C11:6.5.2.2 p9:
If the function is defined with a type that is not compatible with the type (of the expression) pointed to by the expression that denotes the called function, the behavior is undefined.
As far as I know,The behavior of the function call expression depends on whether the prototype of the function being called is in scope at the point of call.
Then for "the type (of the expression) pointed to by the expression that denotes the called function", doesn't the type pointed to by the expression of the called function just be the function type, that is, the function declaration?
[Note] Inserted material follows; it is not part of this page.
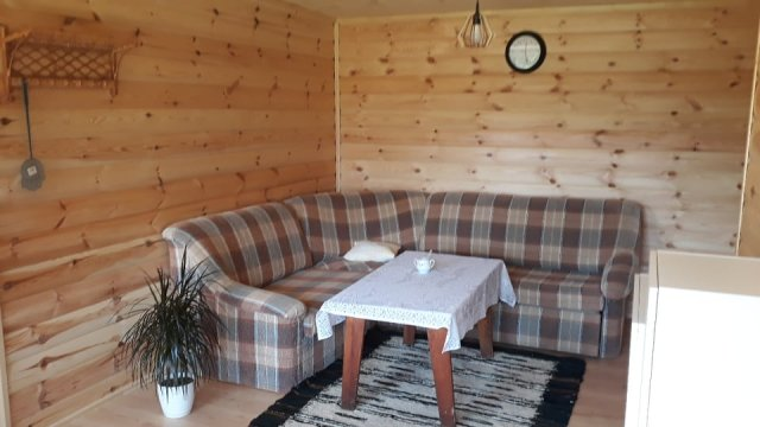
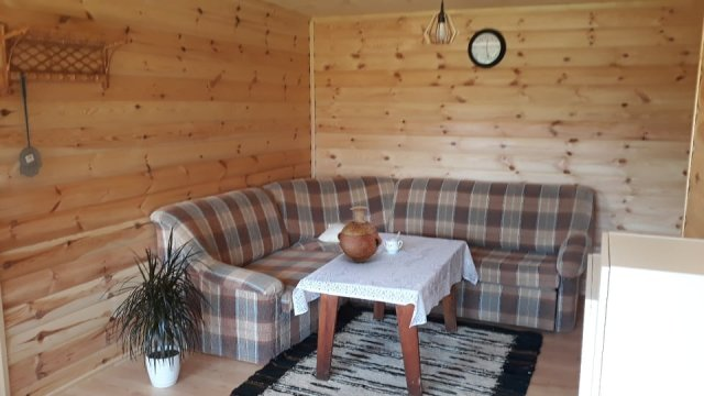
+ vase [337,205,383,264]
To be frank, in my opinion, isn't the intention of the standard just that "function declarations should be compatible with definitions"? And, 6.2.7 p2 has already mentioned:
All declarations that refer to the same object or function shall have compatible type; otherwise, the behavior is undefined.
Then does this mean that 6.5.2.2 p9 is redundant?, or maybe there is a problem with my understanding? Thank you for your reading and answering.
Section 6.5.2.2 deals with function calls, which is the context of the above quote. The compatibility of declarations is covered elsewhere.
Paragraph 9 in particular deals with the expression used to call a function. This could be a simple declaration or a function pointer. For example:
int foo(char *p)
{
// do something with p
return 1;
}
int main()
{
void (*fp)(void) = (void (*)(void))foo;
fp();
return 0;
}
The function call fp is undefined behavior as per 6.5.2.2p9 because the function foo is being called through an incompatible function pointer type.